The problem seems to be triggered once the word_tokenize function is called. I appreciate your ideas how to fix this issue.

BR, Omidemon

I manged to solve the problem by downloading the nltk package using nltk.download() -> d -> book :)

             / ̄ ̄ ̄ ̄ ̄ ̄ ̄ ̄ ̄\    
<<<<<<:>~  <   Yay!          |   
             \_________/

I'm having same problem from a python command-line program. There is a very explicit traceback as to the cause of the problem.

Traceback (most recent call last): File "classify.py", line 118, in <module> nb.train_from_data(data) File "classify.py", line 42, in train_from_data self.train(doc, category) File "classify.py", line 101, in train features = self.get_features(item) File "classify.py", line 57, in get_features all_words = [w for w in word_tokenize(document) if len(w) > 3 and len(w) < 16] File "/usr/local/lib/python2.7/dist-packages/nltk/tokenize/init.py", line 93, in word_tokenize return [token for sent in sent_tokenize(text) File "/usr/local/lib/python2.7/dist-packages/nltk/tokenize/init.py", line 81, in sent_tokenize tokenizer = load('tokenizers/punkt/english.pickle') File "/usr/local/lib/python2.7/dist-packages/nltk/data.py", line 774, in load opened_resource = open(resource_url) File "/usr/local/lib/python2.7/dist-packages/nltk/data.py", line 888, in _open return find(path, path + ['']).open() File "/usr/local/lib/python2.7/dist-packages/nltk/data.py", line 618, in find raise LookupError(resource_not_found) LookupError:


Resource u'tokenizers/punkt/english.pickle' not found.
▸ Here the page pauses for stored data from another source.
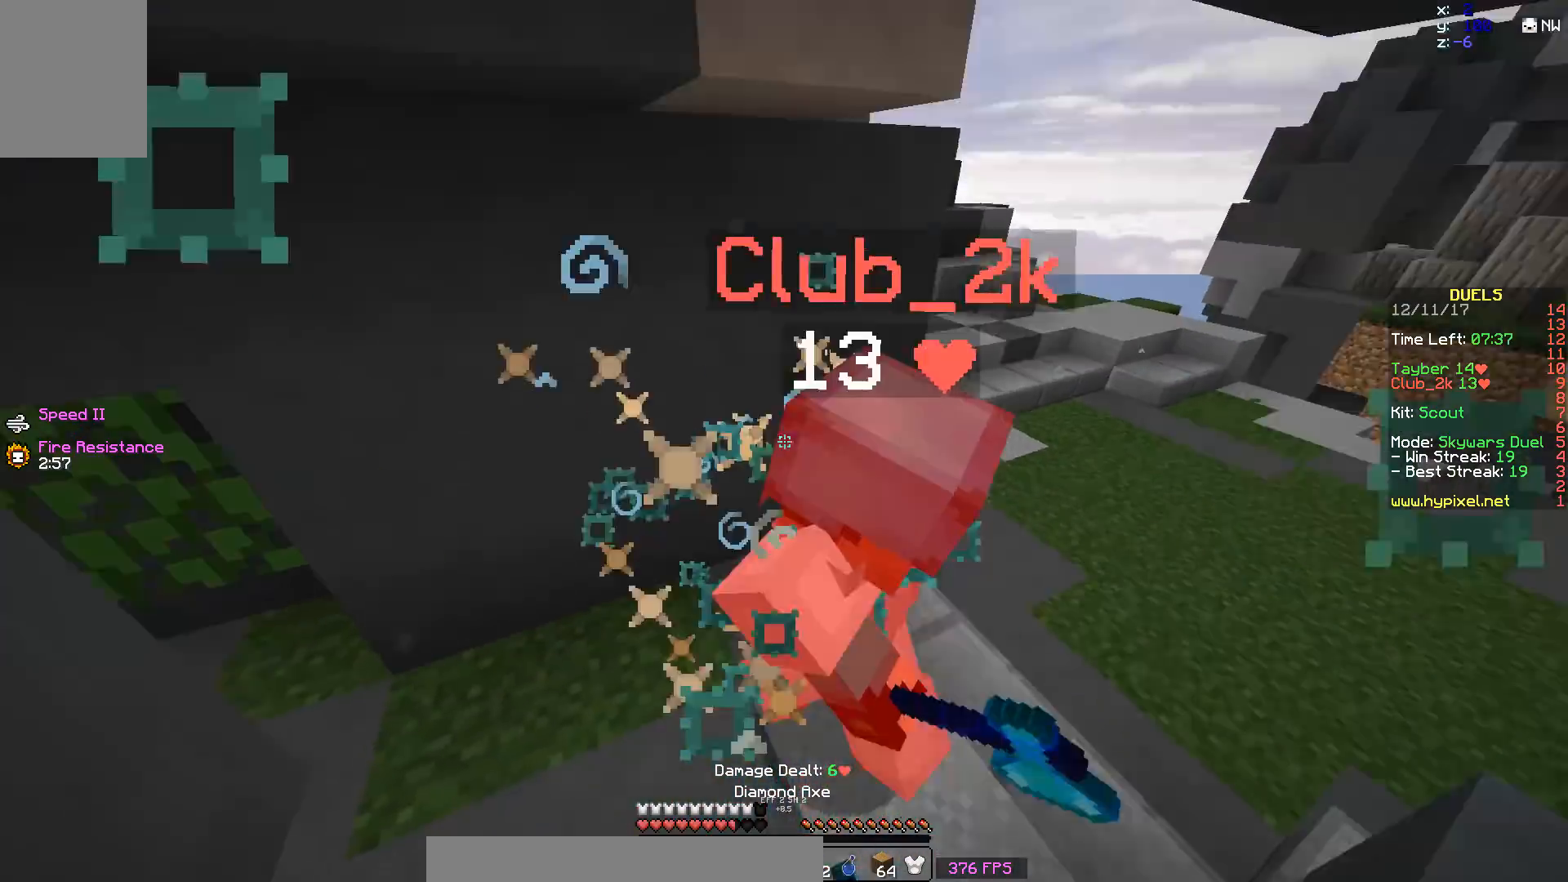
{"keys": [], "mouse": ["left"], "events": [[50, "mouse_left", "down"], [100, "w", "up"], [150, "mouse_left", "up"], [200, "mouse_left", "down"], [200, "w", "down"], [250, "mouse_left", "up"], [300, "mouse_left", "down"], [400, "w", "up"], [450, "mouse_left", "up"], [500, "mouse_left", "down"]]}
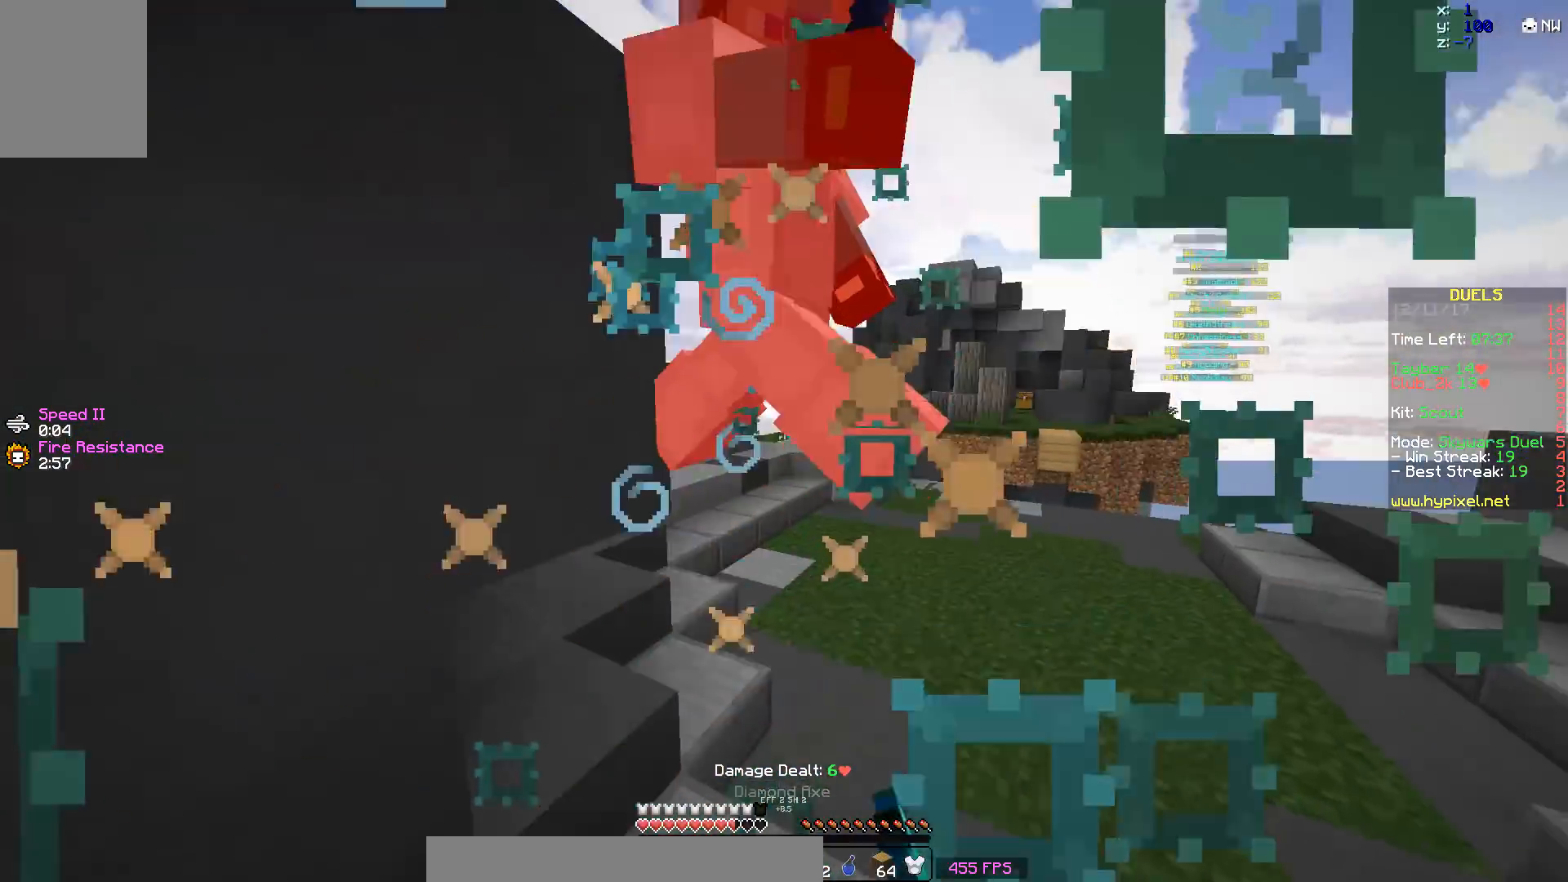
{"keys": ["d", "w"], "mouse": ["left"], "events": [[50, "mouse_left", "up"], [50, "w", "down"], [100, "mouse_left", "down"], [200, "mouse_left", "up"], [250, "d", "down"], [250, "mouse_left", "down"], [300, "mouse_left", "up"], [400, "mouse_left", "down"], [450, "mouse_left", "up"], [500, "mouse_left", "down"]]}
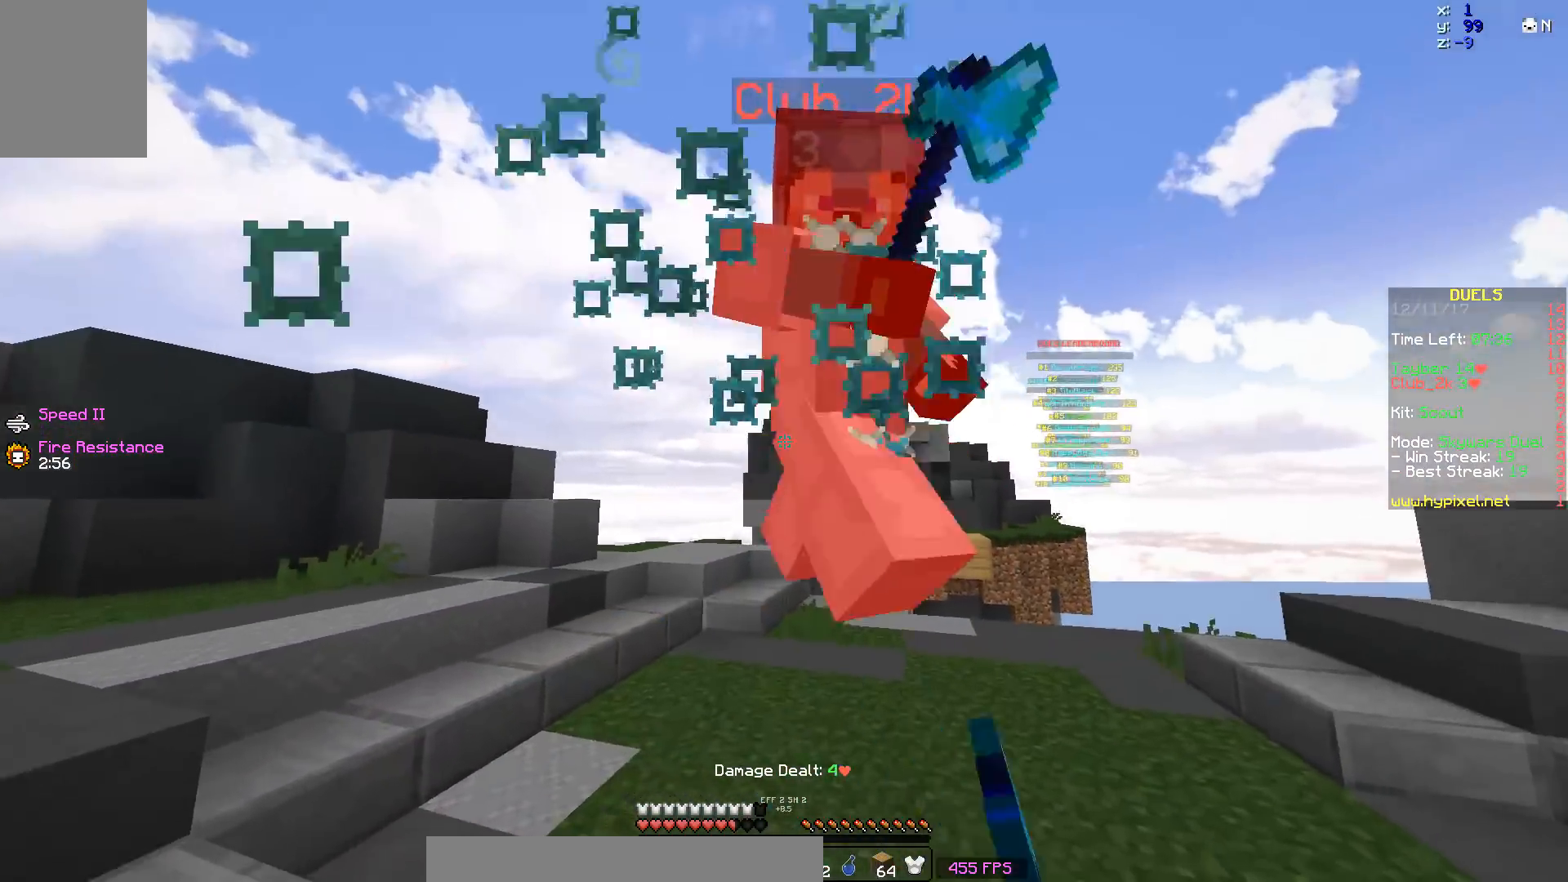
{"keys": ["d"], "mouse": [], "events": [[100, "mouse_left", "up"], [150, "mouse_left", "down"], [200, "mouse_left", "up"], [300, "mouse_left", "down"], [350, "mouse_left", "up"], [450, "mouse_left", "down"], [450, "w", "up"], [500, "mouse_left", "up"]]}
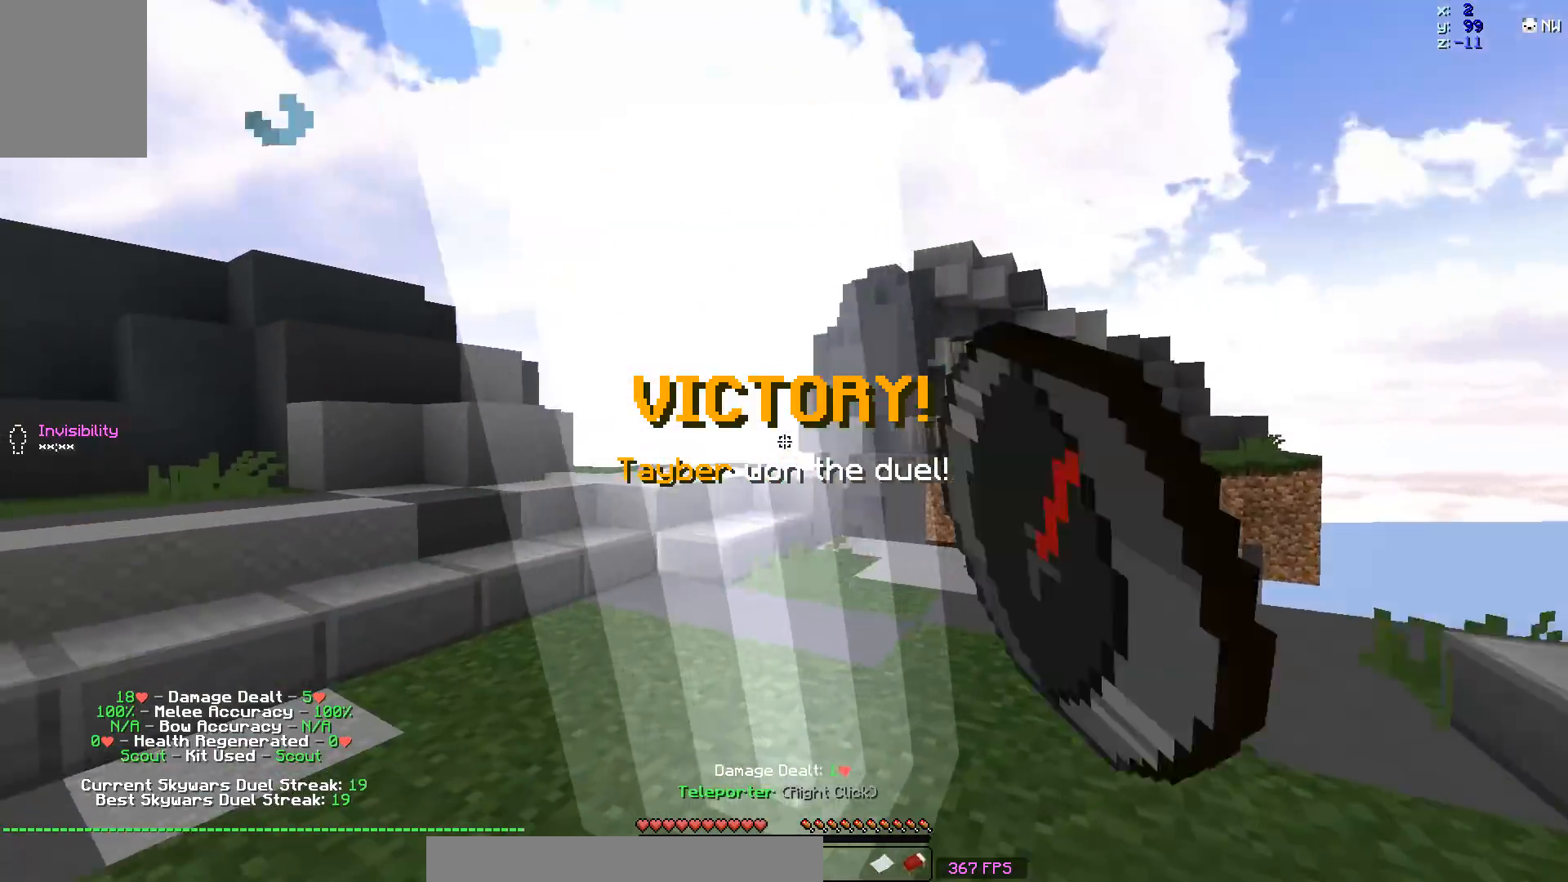
{"keys": ["w"], "mouse": [], "events": [[50, "w", "down"], [200, "d", "up"]]}
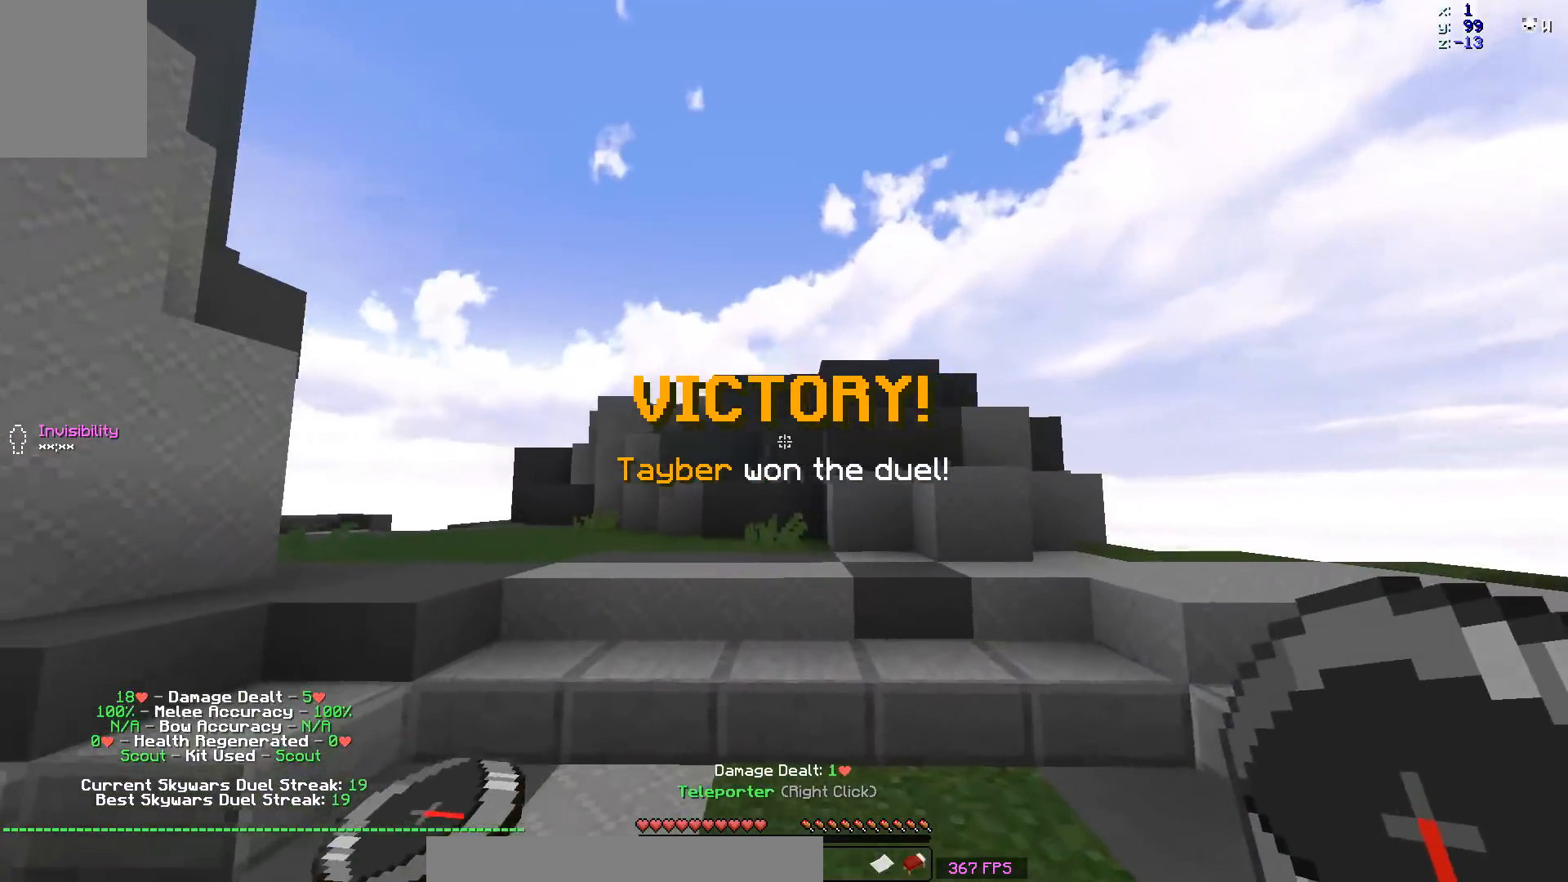
{"keys": ["space", "w"], "mouse": [], "events": [[450, "space", "down"]]}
Please use the NLTK Downloader to obtain the resource: >>> nltk.download() Searched in: - '/home/funderburkjim/nltk_data' - '/usr/share/nltk_data' - '/usr/local/share/nltk_data' - '/usr/lib/nltk_data' - '/usr/local/lib/nltk_data' - u''


So a particular tokenizer resource is required, for tokenizing English.

This word_tokenizer is such a frequent feature that it's lack of functioning in PythonAnywhere should be considered a bug in the PythonAnywhere installation of the NLTK library. At least that's my opinion and suggestion.

Incidentally, I didn't understand the solution mentioned above, namely

"downloading the nltk package using nltk.download() -> d -> book"

run this from an interactive python console (using the correct version)

import nltk
nltk.download()

and then follow the prompts. The reason it doesn't work is because you need to choose and download the relevant data.

Thanks for details on getting the nltk download. For anyone else who may need the particular file required by nltk.word_tokenize , the download code is 'punkt', so nltk.download('punkt') does the download. Incidentally, the download puts the file in a place that the nltk calling method knows about, which is a nice detail.

Nice. Thanks for the follow up info!